Inside the Scorpio Engine: the processor architecture deep dive

jroc74

Phone reception is more important to me than human rights
We already know that Scorpio will pretty much run everything in 4K other than some 720p titles which will be checkerboard 4K, as stated in this article.

That's proof in the pudding that this thing is more powerful than the Pro...

Proof was the specs themselves.

I honestly dont think no one is claiming the Pro is more powerful. Maybe some are insinuating the Pro isnt that bad in comparison. And I dont think thats an issue either.

Doesnt the XBO have some type of cpu advantage over the PS4? It came up/comes up in debates too and I dont think it was a problem then.

Its just a specs debate, that some are getting testy about.
 

jaypah

Member
Say what you want but MS is absolutely genius. They took "Gaf/Reddit" mainstream. They threw napalm on a simmering oil fire. All this chip deep dive architecture shared memory bus DCC jargon although valid is the new this vs that. I don't ask my Doctor how certain chemicals in my prescriptions bind to particular receptors. I just know it works. Can't wait till E3!

So taking GAF talking points to DF is going mainstream? Lmao, nah dude. It's like going from Marrero to Westwego.
 

Crayon

Member
It's not a secret. It's an undeniably useful capability that the PS4 Pro has, and the Xbox One does not. It doesn't magically make the PS4 Pro stronger than Scorpio (and no-one in this thread is suggesting that)... but it does help.

Sure it's real. But the best case performance boost, however much that ends up being, will take some amount of special attention to leverage. The more effort put in, the closer to the full potential of the feature can be used. I see the outcomes, all informed solely by my experience from years of online videogame drama:

1. Teams that are willing and able to get the most out of the feature will likewise be putting in extra effort to leverage other hardware features and general efficiency of their game. These are probably going to be first parties. Their games are going to look the best because of an overarching commitment to demonstrate the prowess of the hardware. It will be nigh impossible to deduce the benefit of the one specific secret sauce feature in an exclusive game that's pushing the hardware in every direction.
= = = = = = =
Problem set:
1. Decide whether each statement agrees with the Scorpio forum thread, answering yes or no and quoting the words that settle it: (a) the capability makes the PS4 Pro stronger than Scorpio; (b) the teams most willing to leverage the feature are probably going to be first parties; (c) the Xbox One has the same capability as the PS4 Pro.
2. Extract word for word the passage of the Scorpio forum thread running from "That's proof in" up to and including "getting testy about.".
3. Write the next part of the Scorpio forum thread, picking up after its final sentence.
The lines have no connection to the Scorpio forum thread.

Body or hand keypoint data
= = = = = = =
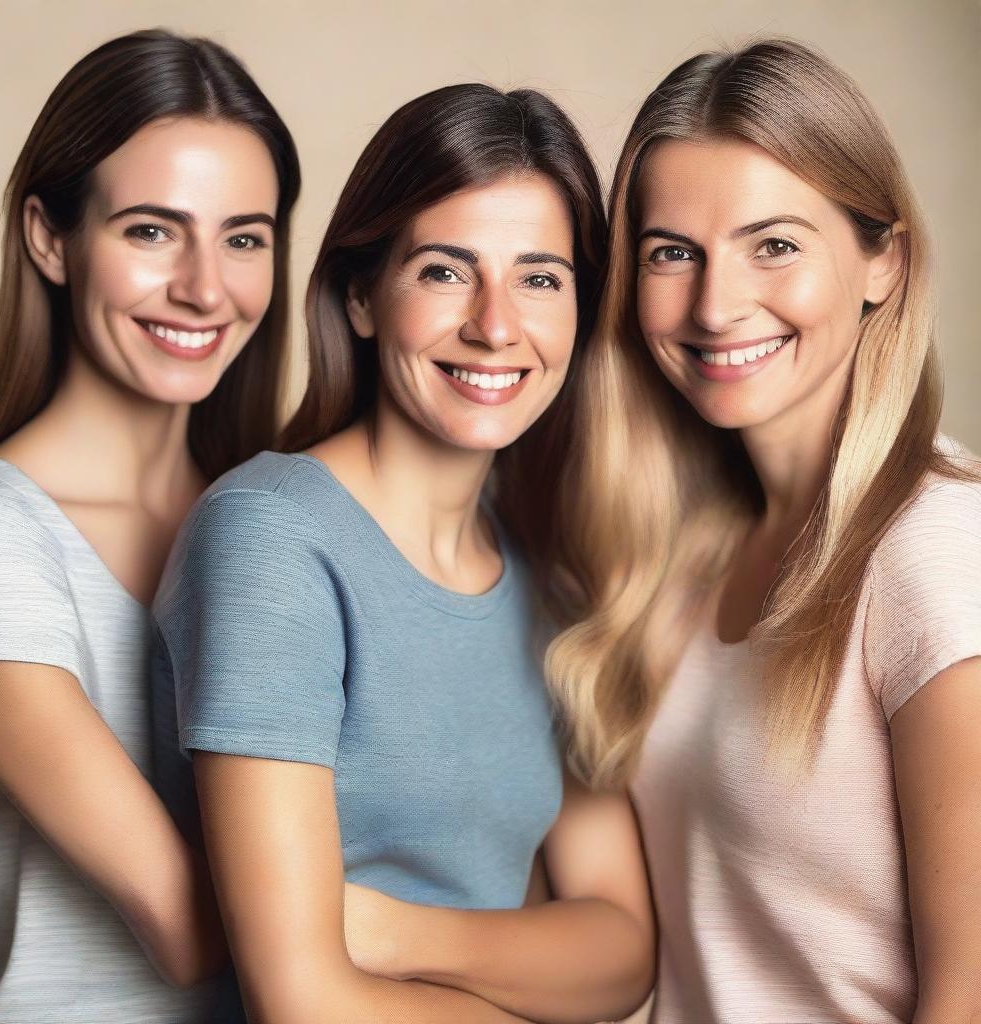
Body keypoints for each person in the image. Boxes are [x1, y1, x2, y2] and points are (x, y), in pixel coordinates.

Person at [152, 83, 655, 1023]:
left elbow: (621, 948)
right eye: (445, 271)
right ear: (361, 296)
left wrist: (385, 931)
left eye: (541, 277)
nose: (496, 325)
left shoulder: (553, 578)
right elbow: (301, 1002)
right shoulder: (270, 536)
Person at [542, 38, 981, 1024]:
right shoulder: (670, 559)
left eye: (772, 244)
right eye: (671, 254)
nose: (713, 303)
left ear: (883, 261)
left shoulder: (935, 552)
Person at [0, 29, 300, 1023]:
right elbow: (186, 925)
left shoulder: (278, 518)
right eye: (152, 230)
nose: (205, 287)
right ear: (49, 236)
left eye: (244, 237)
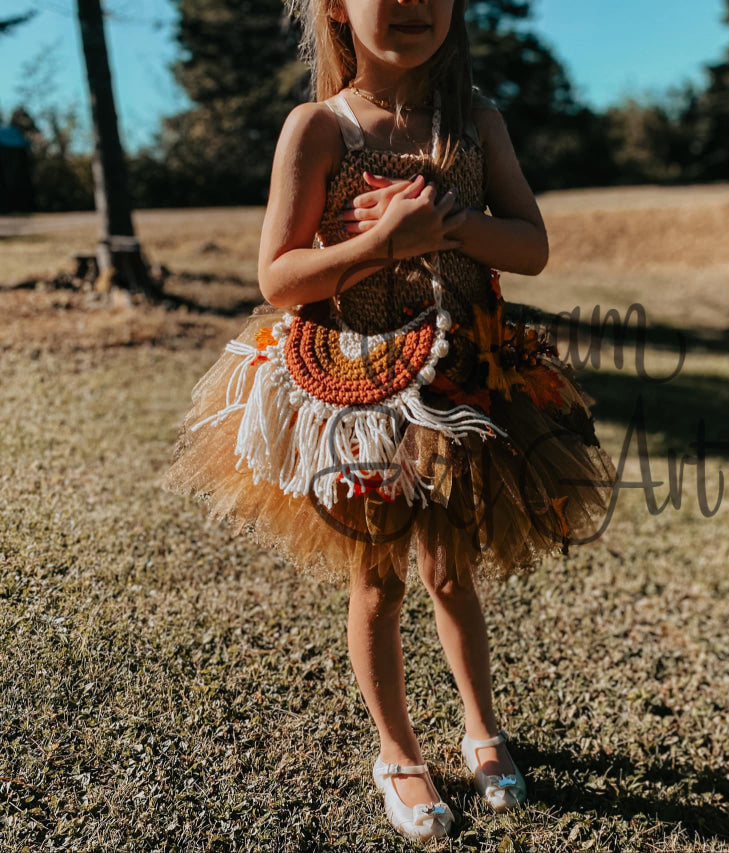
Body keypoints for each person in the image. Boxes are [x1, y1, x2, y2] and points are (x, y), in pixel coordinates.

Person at [161, 0, 616, 842]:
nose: (411, 4)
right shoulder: (320, 128)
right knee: (378, 576)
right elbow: (280, 275)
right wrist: (387, 245)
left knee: (451, 570)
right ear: (334, 6)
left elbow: (531, 245)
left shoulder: (478, 123)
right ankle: (398, 751)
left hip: (463, 388)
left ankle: (482, 726)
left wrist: (455, 227)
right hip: (359, 393)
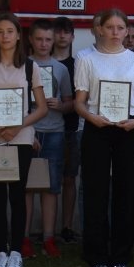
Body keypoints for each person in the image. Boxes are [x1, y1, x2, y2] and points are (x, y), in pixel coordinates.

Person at [0, 13, 49, 267]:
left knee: (17, 195)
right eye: (0, 32)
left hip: (21, 138)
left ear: (18, 35)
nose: (4, 36)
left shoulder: (29, 67)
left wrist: (19, 126)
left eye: (9, 31)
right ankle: (0, 252)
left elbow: (42, 108)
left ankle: (16, 252)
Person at [73, 8, 134, 267]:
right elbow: (79, 103)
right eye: (110, 27)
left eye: (120, 28)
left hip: (127, 129)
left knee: (125, 191)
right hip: (96, 128)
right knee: (95, 191)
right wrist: (92, 118)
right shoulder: (86, 59)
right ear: (100, 29)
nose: (115, 33)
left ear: (127, 31)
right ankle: (96, 256)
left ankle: (121, 257)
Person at [24, 19, 72, 259]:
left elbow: (70, 102)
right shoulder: (23, 66)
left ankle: (48, 238)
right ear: (31, 40)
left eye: (48, 40)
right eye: (39, 39)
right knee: (26, 187)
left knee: (51, 187)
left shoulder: (61, 69)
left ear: (53, 42)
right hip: (27, 131)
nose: (43, 44)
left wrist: (60, 105)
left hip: (54, 132)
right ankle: (23, 238)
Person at [51, 15, 82, 244]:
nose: (61, 36)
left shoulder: (77, 64)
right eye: (58, 31)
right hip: (44, 127)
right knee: (45, 180)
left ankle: (67, 227)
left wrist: (64, 106)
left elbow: (81, 98)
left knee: (69, 178)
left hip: (71, 127)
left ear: (72, 36)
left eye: (66, 32)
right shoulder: (38, 63)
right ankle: (47, 229)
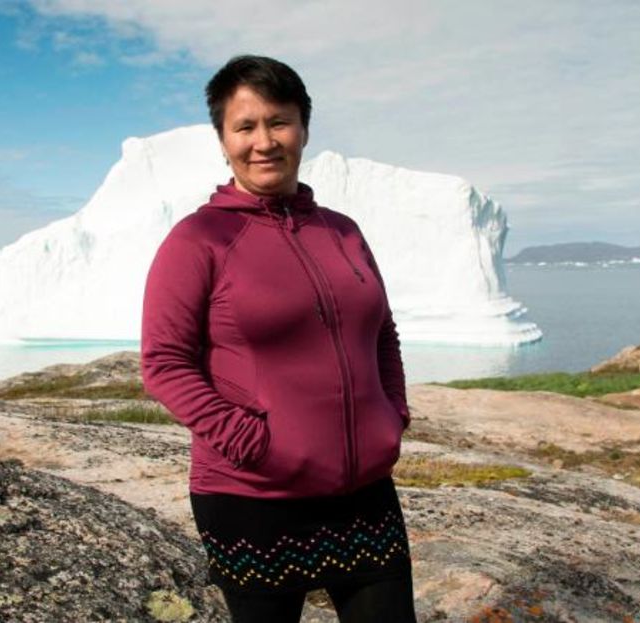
= = = = = = =
Answers by item number:
1.
(a) No: "It doesn't magically make the PS4 Pro stronger than Scorpio"
(b) Yes: "These are probably going to be first parties."
(c) No: "the PS4 Pro has, and the Xbox One does not"

2.
That's proof in the pudding that this thing is more powerful than the Pro...

Proof was the specs themselves.

I honestly dont think no one is claiming the Pro is more powerful. Maybe some are insinuating the Pro isnt that bad in comparison. And I dont think thats an issue either.

Doesnt the XBO have some type of cpu advantage over the PS4? It came up/comes up in debates too and I dont think it was a problem then.

Its just a specs debate, that some are getting testy about.

3.
2. A neat use of the secret sauce feature that is easy to implement without much time or imagination could be found. It becomes very common in pro patches but then it gets over used and we a all get sick of it and start complaining.

3. Really specific information about how this feature is used will be hard to come by and could even reveal contradictory reports. Can take on a vaguely mythical quality.

Soon enough, we will be able to compare scorpio games to pro games in the flesh. Compared to how revealing and informative that is going to be, talk of fp16 or jaguar evolved or the like is bench racing. I'm open minded and I find it fun but I can't take it too seriously.
 

KageMaru

Member
Based on dev comments here, it seems well established that the majority of focus will remain on PS4/XBO since that is where the install base is. So while disappointing, I wonder if they didn't bother with FP16 due to the assumption that these mid gen refreshes won't receive the attention necessary to make it worth while.

Maybe fp16 doesnt matter, maybe it does. We will see when we get to compare gears to los2, forza to gt etc

Can't really agree with using exclusives to compare two pieces of hardware. Different engines, priorities, teams, budgets, etc. all make comparing two different exclusives extremely difficult. This is especially true when these exclusives won't ever appear on the other console, which would be the only real way to use them in comparisons.

A good example is Forza and GT. GT4 looked better than Forza even though the Xbox was ~3x more powerful than the PS2. I'm sure Turn 10 has improved a lot from their first game, but there will still be a difference in shaders, assets, lighting, etc between Forza 7 and GT Sport making the comparison impossible.
 

jroc74

Phone reception is more important to me than human rights
Next it will be whether or not 1800p and checkerboarding is distinguishable from native 4K

Thats already been discussed in Pro threads. The threads where DF did the comparisons. But of course it will come up again. Those threads will be something else, lol.

Happy easter everyone!

Happy Easter. My kids are happy this weekend. And I got tons of Easter candy to eat. Hmmm.
 

geordiemp

Member
Next it will be whether or not 1800p and checkerboarding is distinguishable from native 4K

Funnily enough on my 55 inch 4K living room at 8 ft it is actually really hard to see unless you screen grab and stare, and yes I have allot of differing pro games from native 4K to 1800c, heck even 1440 looks pretty good and its hard to see.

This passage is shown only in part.